### WHAT YOU HAVE TO DO
Each line of the records that follow must come back exactly, with pictures skipped.

[DATA SECTION]

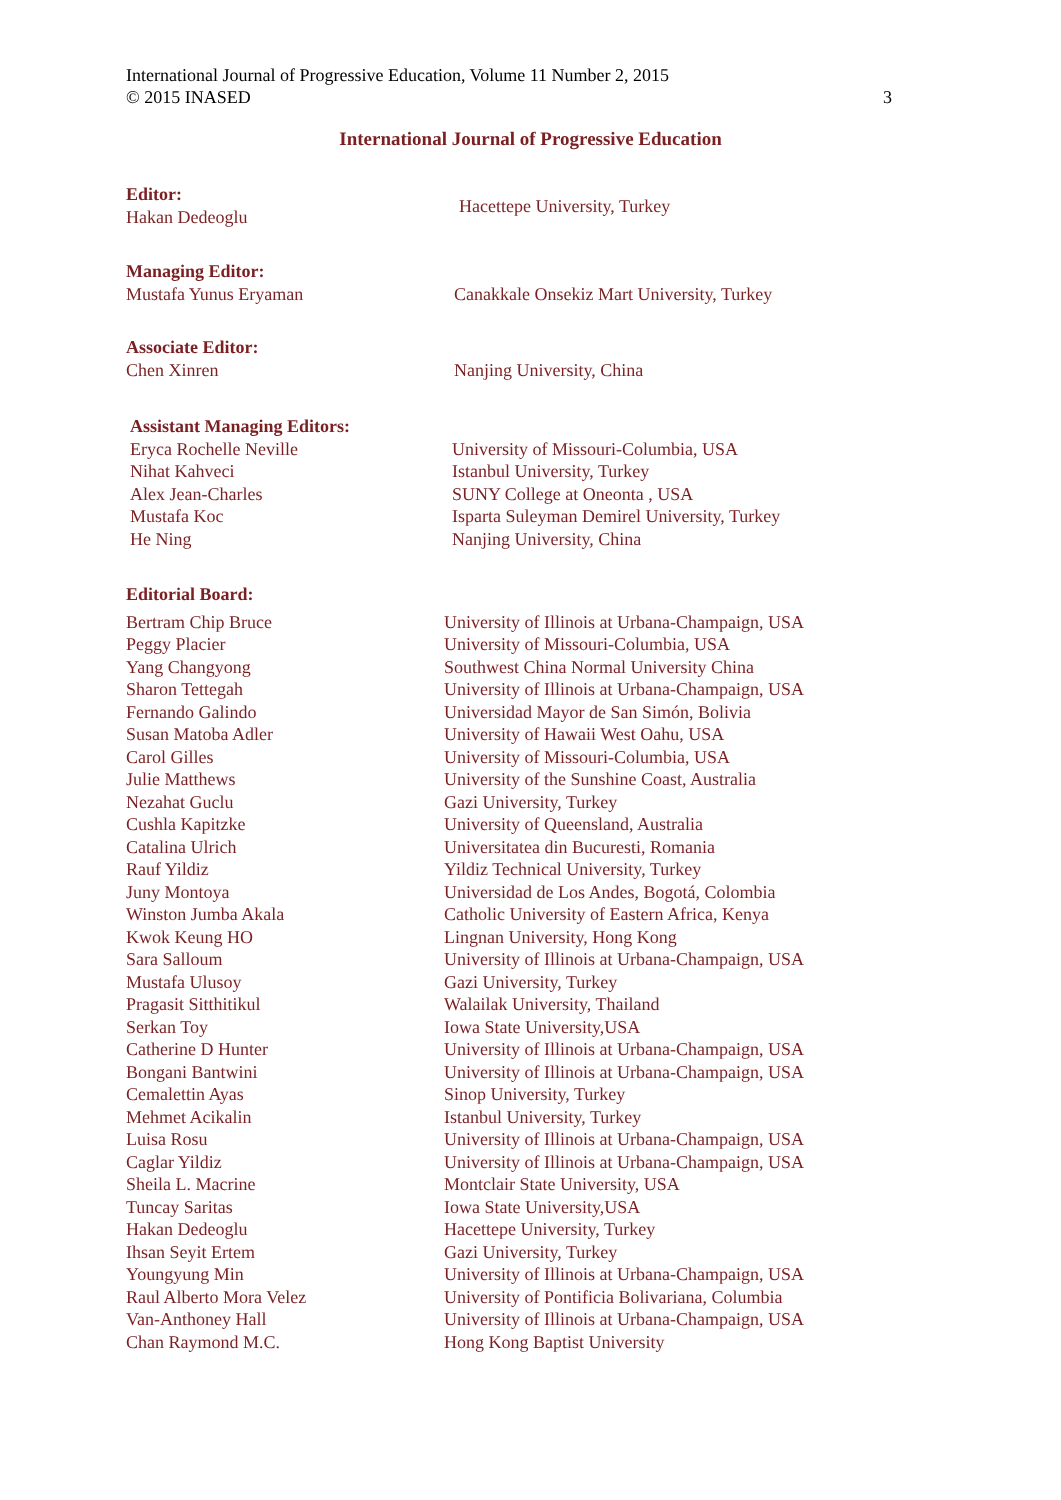International Journal of Progressive Education, Volume 11 Number 2, 2015
© 2015 INASED 3
International Journal of Progressive Education
| Editor: | |
| Hakan Dedeoglu | Hacettepe University, Turkey |
| Managing Editor: | |
| Mustafa Yunus Eryaman | Canakkale Onsekiz Mart University, Turkey |
| Associate Editor: | |
| Chen Xinren | Nanjing University, China |
| Assistant Managing Editors: | |
| --- | --- |
| Eryca Rochelle Neville | University of Missouri-Columbia, USA |
| Nihat Kahveci | Istanbul University, Turkey |
| Alex Jean-Charles | SUNY College at Oneonta , USA |
| Mustafa Koc | Isparta Suleyman Demirel University, Turkey |
| He Ning | Nanjing University, China |
| Editorial Board: | |
| --- | --- |
| Bertram Chip Bruce | University of Illinois at Urbana-Champaign, USA |
| Peggy Placier | University of Missouri-Columbia, USA |
| Yang Changyong | Southwest China Normal University China |
| Sharon Tettegah | University of Illinois at Urbana-Champaign, USA |
| Fernando Galindo | Universidad Mayor de San Simón, Bolivia |
| Susan Matoba Adler | University of Hawaii West Oahu, USA |
| Carol Gilles | University of Missouri-Columbia, USA |
| Julie Matthews | University of the Sunshine Coast, Australia |
| Nezahat Guclu | Gazi University, Turkey |
| Cushla Kapitzke | University of Queensland, Australia |
| Catalina Ulrich | Universitatea din Bucuresti, Romania |
| Rauf Yildiz | Yildiz Technical University, Turkey |
| Juny Montoya | Universidad de Los Andes, Bogotá, Colombia |
| Winston Jumba Akala | Catholic University of Eastern Africa, Kenya |
| Kwok Keung HO | Lingnan University, Hong Kong |
| Sara Salloum | University of Illinois at Urbana-Champaign, USA |
| Mustafa Ulusoy | Gazi University, Turkey |
| Pragasit Sitthitikul | Walailak University, Thailand |
| Serkan Toy | Iowa State University,USA |
| Catherine D Hunter | University of Illinois at Urbana-Champaign, USA |
| Bongani Bantwini | University of Illinois at Urbana-Champaign, USA |
| Cemalettin Ayas | Sinop University, Turkey |
| Mehmet Acikalin | Istanbul University, Turkey |
| Luisa Rosu | University of Illinois at Urbana-Champaign, USA |
| Caglar Yildiz | University of Illinois at Urbana-Champaign, USA |
| Sheila L. Macrine | Montclair State University, USA |
| Tuncay Saritas | Iowa State University,USA |
| Hakan Dedeoglu | Hacettepe University, Turkey |
| Ihsan Seyit Ertem | Gazi University, Turkey |
| Youngyung Min | University of Illinois at Urbana-Champaign, USA |
| Raul Alberto Mora Velez | University of Pontificia Bolivariana, Columbia |
| Van-Anthoney Hall | University of Illinois at Urbana-Champaign, USA |
| Chan Raymond M.C. | Hong Kong Baptist University |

[/DATA SECTION]

### REPLY
International Journal of Progressive Education, Volume 11 Number 2, 2015
© 2015 INASED 3
International Journal of Progressive Education
| Editor: | |
| Hakan Dedeoglu | Hacettepe University, Turkey |
| Managing Editor: | |
| Mustafa Yunus Eryaman | Canakkale Onsekiz Mart University, Turkey |
| Associate Editor: | |
| Chen Xinren | Nanjing University, China |
| Assistant Managing Editors: | |
| --- | --- |
| Eryca Rochelle Neville | University of Missouri-Columbia, USA |
| Nihat Kahveci | Istanbul University, Turkey |
| Alex Jean-Charles | SUNY College at Oneonta , USA |
| Mustafa Koc | Isparta Suleyman Demirel University, Turkey |
| He Ning | Nanjing University, China |
| Editorial Board: | |
| --- | --- |
| Bertram Chip Bruce | University of Illinois at Urbana-Champaign, USA |
| Peggy Placier | University of Missouri-Columbia, USA |
| Yang Changyong | Southwest China Normal University China |
| Sharon Tettegah | University of Illinois at Urbana-Champaign, USA |
| Fernando Galindo | Universidad Mayor de San Simón, Bolivia |
| Susan Matoba Adler | University of Hawaii West Oahu, USA |
| Carol Gilles | University of Missouri-Columbia, USA |
| Julie Matthews | University of the Sunshine Coast, Australia |
| Nezahat Guclu | Gazi University, Turkey |
| Cushla Kapitzke | University of Queensland, Australia |
| Catalina Ulrich | Universitatea din Bucuresti, Romania |
| Rauf Yildiz | Yildiz Technical University, Turkey |
| Juny Montoya | Universidad de Los Andes, Bogotá, Colombia |
| Winston Jumba Akala | Catholic University of Eastern Africa, Kenya |
| Kwok Keung HO | Lingnan University, Hong Kong |
| Sara Salloum | University of Illinois at Urbana-Champaign, USA |
| Mustafa Ulusoy | Gazi University, Turkey |
| Pragasit Sitthitikul | Walailak University, Thailand |
| Serkan Toy | Iowa State University,USA |
| Catherine D Hunter | University of Illinois at Urbana-Champaign, USA |
| Bongani Bantwini | University of Illinois at Urbana-Champaign, USA |
| Cemalettin Ayas | Sinop University, Turkey |
| Mehmet Acikalin | Istanbul University, Turkey |
| Luisa Rosu | University of Illinois at Urbana-Champaign, USA |
| Caglar Yildiz | University of Illinois at Urbana-Champaign, USA |
| Sheila L. Macrine | Montclair State University, USA |
| Tuncay Saritas | Iowa State University,USA |
| Hakan Dedeoglu | Hacettepe University, Turkey |
| Ihsan Seyit Ertem | Gazi University, Turkey |
| Youngyung Min | University of Illinois at Urbana-Champaign, USA |
| Raul Alberto Mora Velez | University of Pontificia Bolivariana, Columbia |
| Van-Anthoney Hall | University of Illinois at Urbana-Champaign, USA |
| Chan Raymond M.C. | Hong Kong Baptist University |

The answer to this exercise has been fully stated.